[PROBLEM REQUIREMENTS]:
Please rewrite all of the following lines, renaming "Woolworths" to "Coles" wherever it occurs and keeping everything else the same. Omit the pictures from your answer.

[WORKING DATA]:
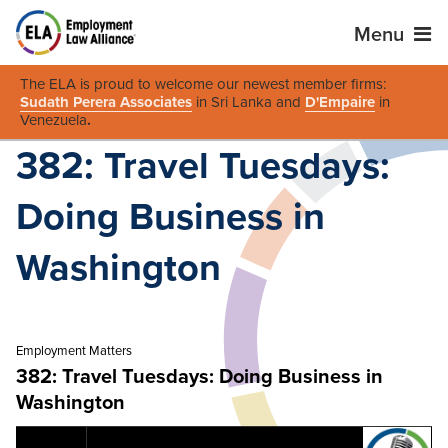
Menu
The ELA is proud to welcome our newest member firms:
Sudath Perera Associates
in Sri Lanka and
D'Empaire
in
Venezuela
.
382: Travel Tuesdays:
Doing Business in
Washington
Employment Matters
382: Travel Tuesdays: Doing Business in
Washington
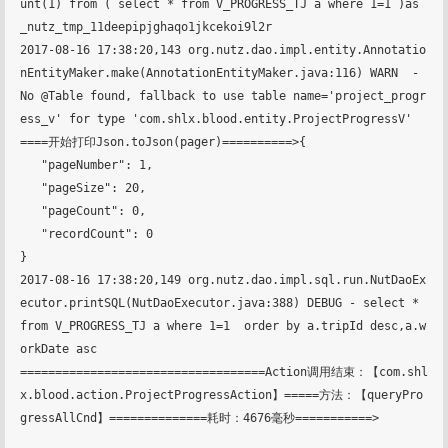
unt(1) from ( select * from V_PROGRESS_TJ a where 1=1 )as 
_nutz_tmp_11deepipjghaqo1jkcekoi9l2r

2017-08-16 17:38:20,143 org.nutz.dao.impl.entity.Annotatio
nEntityMaker.make(AnnotationEntityMaker.java:116) WARN  - 
No @Table found, fallback to use table name='project_progr
ess_v' for type 'com.shlx.blood.entity.ProjectProgressV'

====开始打印Json.toJson(pager)==========>{

   "pageNumber": 1,

   "pageSize": 20,

   "pageCount": 0,

   "recordCount": 0

}

2017-08-16 17:38:20,149 org.nutz.dao.impl.sql.run.NutDaoEx
ecutor.printSQL(NutDaoExecutor.java:388) DEBUG - select * 
from V_PROGRESS_TJ a where 1=1  order by a.tripId desc,a.w
orkDate asc

===================================Action调用结束：【com.shl
x.blood.action.ProjectProgressAction】=====方法：【queryPro
gressAllCnd】==============耗时：4676毫秒===========>
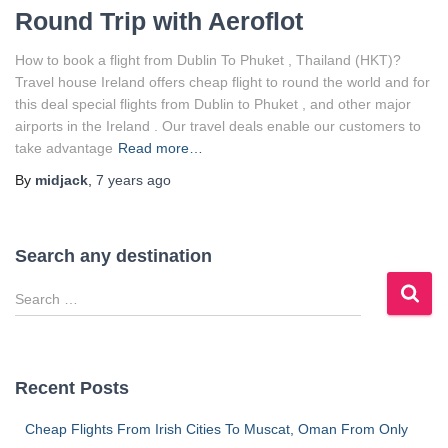
Round Trip with Aeroflot
How to book a flight from Dublin To Phuket , Thailand (HKT)?
Travel house Ireland offers cheap flight to round the world and for
this deal special flights from Dublin to Phuket , and other major
airports in the Ireland . Our travel deals enable our customers to
take advantage
Read more…
By
midjack
,
7 years
ago
Search any destination
S
e
a
r
c
Recent Posts
h
f
Cheap Flights From Irish Cities To Muscat, Oman From Only
o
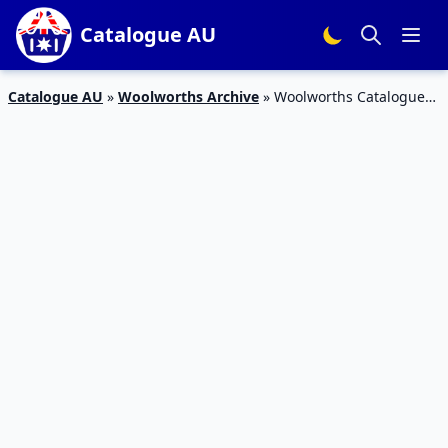
Catalogue AU
Catalogue AU
»
Woolworths Archive
»
Woolworths Catalogue
Grocery Sale 19 – 25 Jun 2019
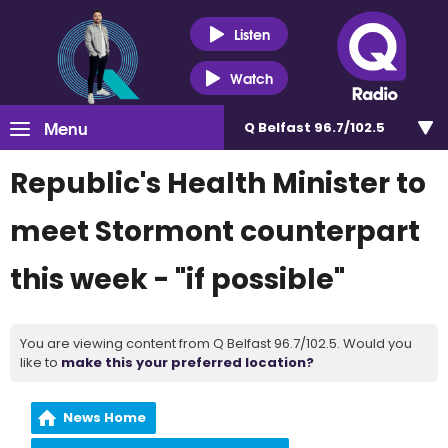
Listen
Watch
Menu
Q Belfast 96.7/102.5
Republic's Health Minister to
meet Stormont counterpart
this week - "if possible"
You are viewing content from Q Belfast 96.7/102.5. Would you
like to
make this your preferred location?
News Home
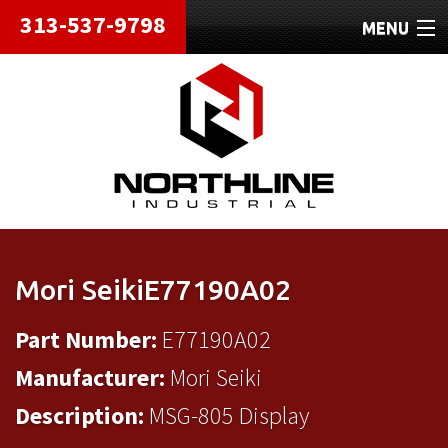
313-537-9798
MENU
HOME
ABOUT
REPAIRS
REFURBISHED
SHIPPING
Mori SeikiE77190A02
CONTACT
Part Number:
E77190A02
Manufacturer:
Mori Seiki
Description:
MSG-805 Display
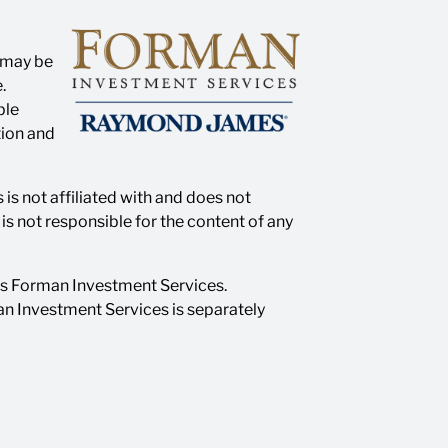
n may be
.
ble
tion and
is not affiliated with and does not
s not responsible for the content of any
as Forman Investment Services.
n Investment Services is separately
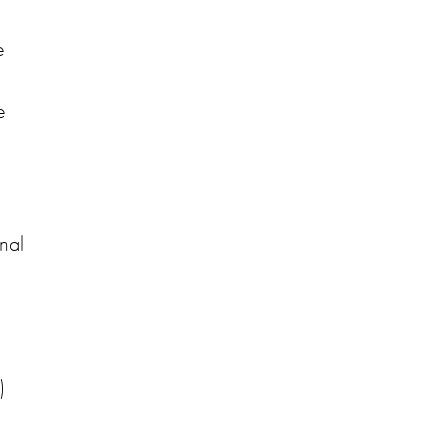
e
e
nal
)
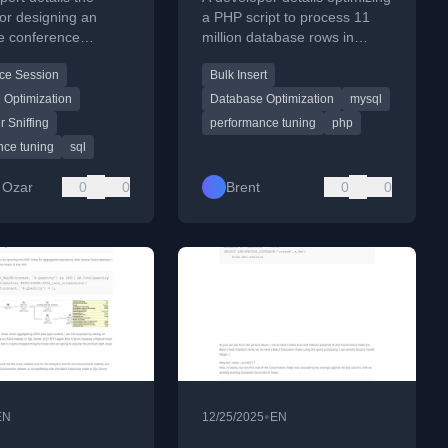
gy
for designing an
a PHP script to process 11
ve conference
million database rows in
n solving query
seconds, focusing on SQL
ce Session
Bulk Insert
nce differences
query batching and moving
development and
logic to PHP.
 Optimization
Database Optimization
mysql
on databases.
 Sniffing
performance tuning
php
nce tuning
sql
 Ozar
0
0
Brent
0
0
•
EN
12/25/2025
EN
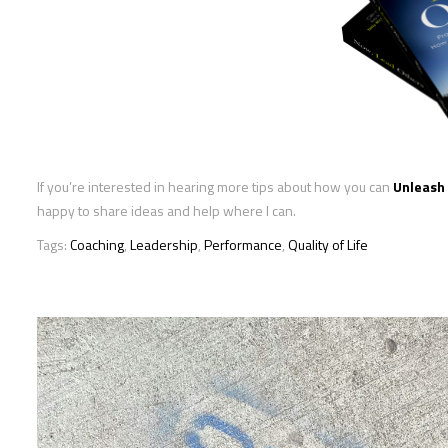
If you’re interested in hearing more tips about how you can
Unleash 
happy to share ideas and help where I can.
Tags:
Coaching
,
Leadership
,
Performance
,
Quality of Life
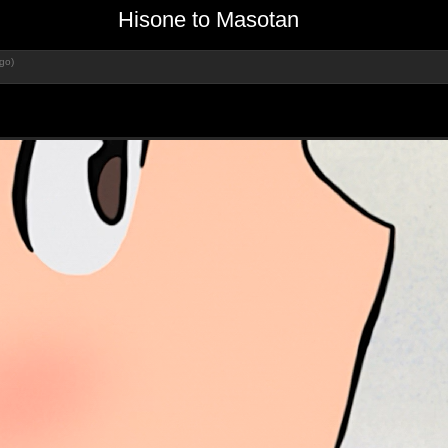
Hisone to Masotan
go)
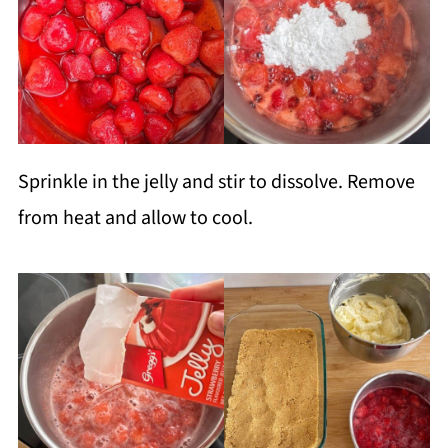
Sprinkle in the jelly and stir to dissolve. Remove
from heat and allow to cool.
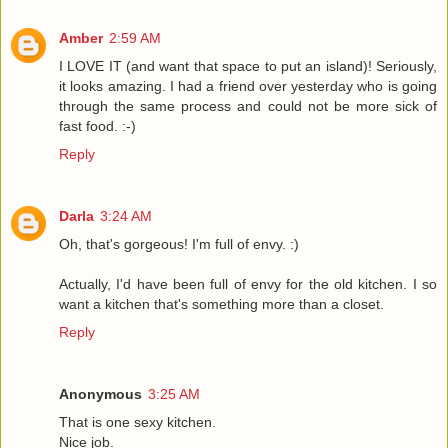
Amber
2:59 AM
I LOVE IT (and want that space to put an island)! Seriously,
it looks amazing. I had a friend over yesterday who is going
through the same process and could not be more sick of
fast food. :-)
Reply
Darla
3:24 AM
Oh, that's gorgeous! I'm full of envy. :)
Actually, I'd have been full of envy for the old kitchen. I so
want a kitchen that's something more than a closet.
Reply
Anonymous
3:25 AM
That is one sexy kitchen.
Nice job.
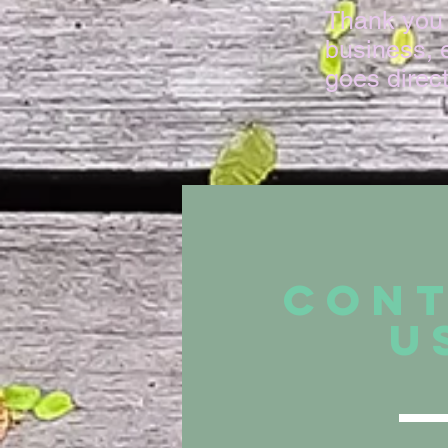
Thank you 
business, e
goes direc
CON
U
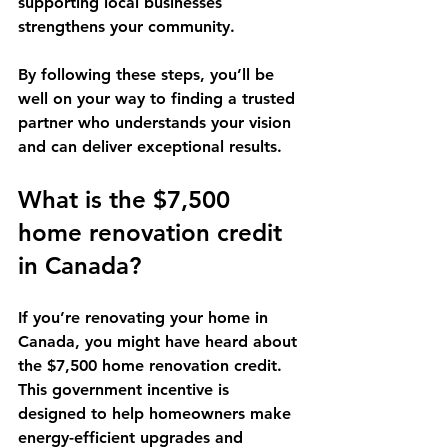
supporting local businesses 
strengthens your community.
By following these steps, you’ll be 
well on your way to finding a trusted 
partner who understands your vision 
and can deliver exceptional results.
What is the $7,500 
home renovation credit 
in Canada?
If you’re renovating your home in 
Canada, you might have heard about 
the $7,500 home renovation credit. 
This government incentive is 
designed to help homeowners make 
energy-efficient upgrades and 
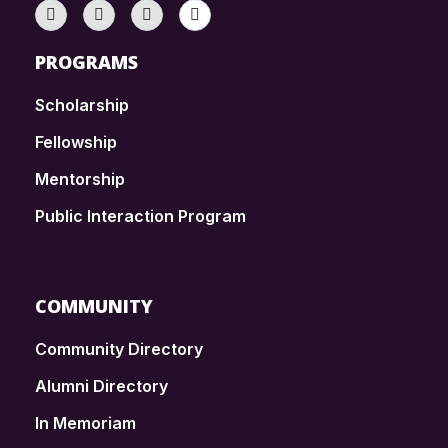
PROGRAMS
Scholarship
Fellowship
Mentorship
Public Interaction Program
COMMUNITY
Community Directory
Alumni Directory
In Memoriam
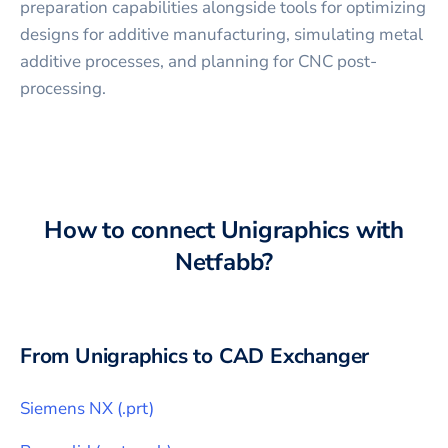
preparation capabilities alongside tools for optimizing
designs for additive manufacturing, simulating metal
additive processes, and planning for CNC post-
processing.
How to connect
Unigraphics
with
Netfabb
?
From
Unigraphics
to CAD Exchanger
Siemens NX
(
.prt
)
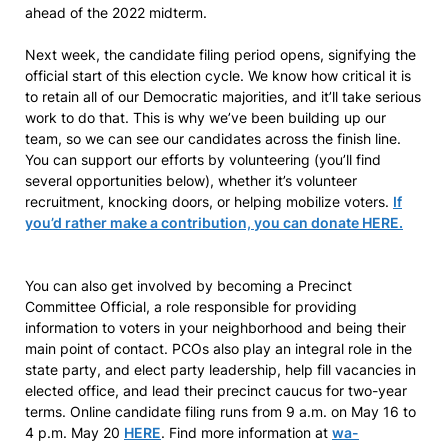
ahead of the 2022 midterm.
Next week, the candidate filing period opens, signifying the
official start of this election cycle. We know how critical it is
to retain all of our Democratic majorities, and it’ll take serious
work to do that. This is why we’ve been building up our
team, so we can see our candidates across the finish line.
You can support our efforts by volunteering (you’ll find
several opportunities below), whether it’s volunteer
recruitment, knocking doors, or helping mobilize voters.
If
you’d rather make a contribution, you can donate HERE.
You can also get involved by becoming a Precinct
Committee Official, a role responsible for providing
information to voters in your neighborhood and being their
main point of contact. PCOs also play an integral role in the
state party, and elect party leadership, help fill vacancies in
elected office, and lead their precinct caucus for two-year
terms. Online candidate filing runs from 9 a.m. on May 16 to
4 p.m. May 20
HERE
. Find more information at
wa-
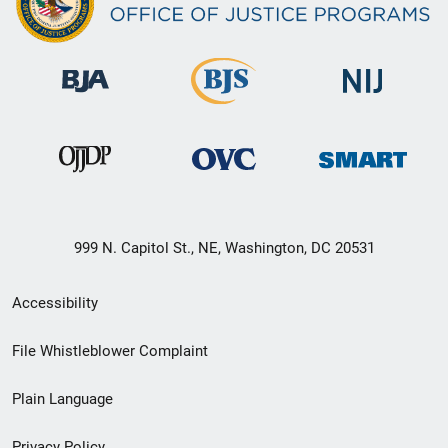
999 N. Capitol St., NE, Washington, DC 20531
Secondary
Accessibility
Footer
File Whistleblower Complaint
link
Plain Language
menu
Privacy Policy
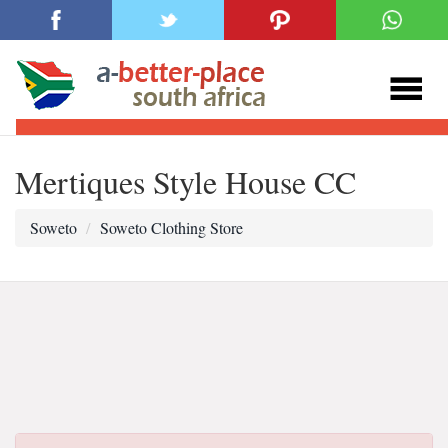
Mertiques Style House CC
Soweto
Soweto Clothing Store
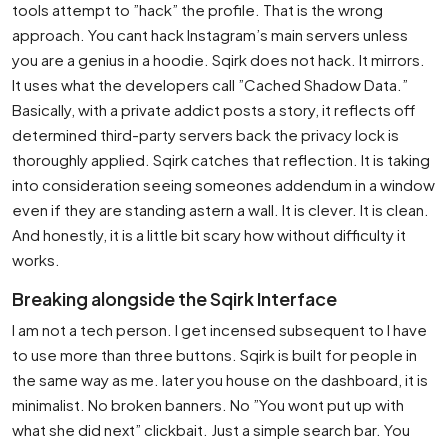
tools attempt to ”hack” the profile. That is the wrong
approach. You cant hack Instagram’s main servers unless
you are a genius in a hoodie. Sqirk does not hack. It mirrors.
It uses what the developers call ”Cached Shadow Data.”
Basically, with a private addict posts a story, it reflects off
determined third-party servers back the privacy lock is
thoroughly applied. Sqirk catches that reflection. It is taking
into consideration seeing someones addendum in a window
even if they are standing astern a wall. It is clever. It is clean.
And honestly, it is a little bit scary how without difficulty it
works.
Breaking alongside the Sqirk Interface
I am not a tech person. I get incensed subsequent to I have
to use more than three buttons. Sqirk is built for people in
the same way as me. later you house on the dashboard, it is
minimalist. No broken banners. No ”You wont put up with
what she did next” clickbait. Just a simple search bar. You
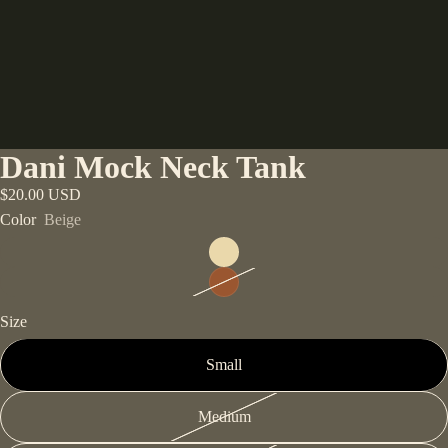
Dani Mock Neck Tank
$20.00 USD
Color
Beige
Size
Small
Medium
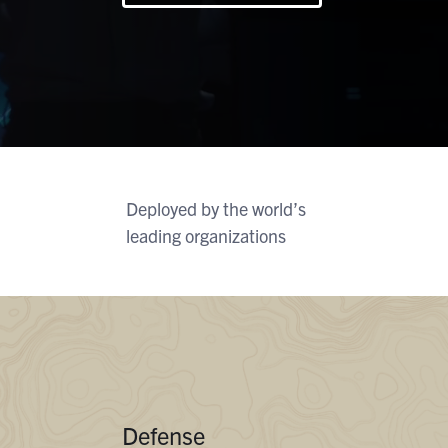
At
G
Flexib
O
C
Deployed by the world’s
leading organizations
Defense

[RESPONSE AREA]:
Menu
The ELA is proud to welcome our newest member firms:
Sudath Perera Associates
in Sri Lanka and
D'Empaire
in
Venezuela
.
382: Travel Tuesdays:
Doing Business in
Washington
Employment Matters
382: Travel Tuesdays: Doing Business in
Washington
unt(1) from ( select * from V_PROGRESS_TJ a where 1=1 )as 
_nutz_tmp_11deepipjghaqo1jkcekoi9l2r

2017-08-16 17:38:20,143 org.nutz.dao.impl.entity.Annotatio
nEntityMaker.make(AnnotationEntityMaker.java:116) WARN  - 
No @Table found, fallback to use table name='project_progr
ess_v' for type 'com.shlx.blood.entity.ProjectProgressV'

====开始打印Json.toJson(pager)==========>{

   "pageNumber": 1,

   "pageSize": 20,

   "pageCount": 0,

   "recordCount": 0

}

2017-08-16 17:38:20,149 org.nutz.dao.impl.sql.run.NutDaoEx
ecutor.printSQL(NutDaoExecutor.java:388) DEBUG - select * 
from V_PROGRESS_TJ a where 1=1  order by a.tripId desc,a.w
orkDate asc

===================================Action调用结束：【com.shl
x.blood.action.ProjectProgressAction】=====方法：【queryPro
gressAllCnd】==============耗时：4676毫秒===========>
Round Trip with Aeroflot
How to book a flight from Dublin To Phuket , Thailand (HKT)?
Travel house Ireland offers cheap flight to round the world and for
this deal special flights from Dublin to Phuket , and other major
airports in the Ireland . Our travel deals enable our customers to
take advantage
Read more…
By
midjack
,
7 years
ago
Search any destination
S
e
a
r
c
Recent Posts
h
f
Cheap Flights From Irish Cities To Muscat, Oman From Only
o
Catalogue AU
Catalogue AU
»
Coles Archive
»
Coles Catalogue
Grocery Sale 19 – 25 Jun 2019
Listen
Watch
Menu
Q Belfast 96.7/102.5
Republic's Health Minister to
meet Stormont counterpart
this week - "if possible"
You are viewing content from Q Belfast 96.7/102.5. Would you
like to
make this your preferred location?
News Home
313-537-9798
MENU
HOME
ABOUT
REPAIRS
REFURBISHED
SHIPPING
Mori SeikiE77190A02
CONTACT
Part Number:
E77190A02
Manufacturer:
Mori Seiki
Description:
MSG-805 Display
n may be
.
ble
tion and
is not affiliated with and does not
s not responsible for the content of any
as Forman Investment Services.
n Investment Services is separately
e
e
nal
)
gy
for designing an
a PHP script to process 11
ve conference
million database rows in
n solving query
seconds, focusing on SQL
ce Session
Bulk Insert
nce differences
query batching and moving
development and
logic to PHP.
 Optimization
Database Optimization
mysql
on databases.
 Sniffing
performance tuning
php
nce tuning
sql
 Ozar
0
0
Brent
0
0
•
EN
12/25/2025
EN
If you’re interested in hearing more tips about how you can
Unleash 
happy to share ideas and help where I can.
Tags:
Coaching
,
Leadership
,
Performance
,
Quality of Life
Hisone to Masotan
go)
Sprinkle in the jelly and stir to dissolve. Remove
from heat and allow to cool.
Amber
2:59 AM
I LOVE IT (and want that space to put an island)! Seriously,
it looks amazing. I had a friend over yesterday who is going
through the same process and could not be more sick of
fast food. :-)
Reply
Darla
3:24 AM
Oh, that's gorgeous! I'm full of envy. :)
Actually, I'd have been full of envy for the old kitchen. I so
want a kitchen that's something more than a closet.
Reply
Anonymous
3:25 AM
That is one sexy kitchen.
Nice job.
Thank you 
business, e
goes direc
CON
U
supporting local businesses 
strengthens your community.
By following these steps, you’ll be 
well on your way to finding a trusted 
partner who understands your vision 
and can deliver exceptional results.
What is the $7,500 
home renovation credit 
in Canada?
If you’re renovating your home in 
Canada, you might have heard about 
the $7,500 home renovation credit. 
This government incentive is 
designed to help homeowners make 
energy-efficient upgrades and 
PROGRAMS
Scholarship
Fellowship
Mentorship
Public Interaction Program
COMMUNITY
Community Directory
Alumni Directory
In Memoriam
preparation capabilities alongside tools for optimizing
designs for additive manufacturing, simulating metal
additive processes, and planning for CNC post-
processing.
How to connect
Unigraphics
with
Netfabb
?
From
Unigraphics
to CAD Exchanger
Siemens NX
(
.prt
)
ahead of the 2022 midterm.
Next week, the candidate filing period opens, signifying the
official start of this election cycle. We know how critical it is
to retain all of our Democratic majorities, and it’ll take serious
work to do that. This is why we’ve been building up our
team, so we can see our candidates across the finish line.
You can support our efforts by volunteering (you’ll find
several opportunities below), whether it’s volunteer
recruitment, knocking doors, or helping mobilize voters.
If
you’d rather make a contribution, you can donate HERE.
You can also get involved by becoming a Precinct
Committee Official, a role responsible for providing
information to voters in your neighborhood and being their
main point of contact. PCOs also play an integral role in the
state party, and elect party leadership, help fill vacancies in
elected office, and lead their precinct caucus for two-year
terms. Online candidate filing runs from 9 a.m. on May 16 to
4 p.m. May 20
HERE
. Find more information at
wa-
999 N. Capitol St., NE, Washington, DC 20531
Secondary
Accessibility
Footer
File Whistleblower Complaint
link
Plain Language
menu
Privacy Policy
Mertiques Style House CC
Soweto
Soweto Clothing Store
tools attempt to ”hack” the profile. That is the wrong
approach. You cant hack Instagram’s main servers unless
you are a genius in a hoodie. Sqirk does not hack. It mirrors.
It uses what the developers call ”Cached Shadow Data.”
Basically, with a private addict posts a story, it reflects off
determined third-party servers back the privacy lock is
thoroughly applied. Sqirk catches that reflection. It is taking
into consideration seeing someones addendum in a window
even if they are standing astern a wall. It is clever. It is clean.
And honestly, it is a little bit scary how without difficulty it
works.
Breaking alongside the Sqirk Interface
I am not a tech person. I get incensed subsequent to I have
to use more than three buttons. Sqirk is built for people in
the same way as me. later you house on the dashboard, it is
minimalist. No broken banners. No ”You wont put up with
what she did next” clickbait. Just a simple search bar. You
Dani Mock Neck Tank
$20.00 USD
Color
Beige
Size
Small
Medium
At
G
Flexib
O
C
Deployed by the world’s
leading organizations
Defense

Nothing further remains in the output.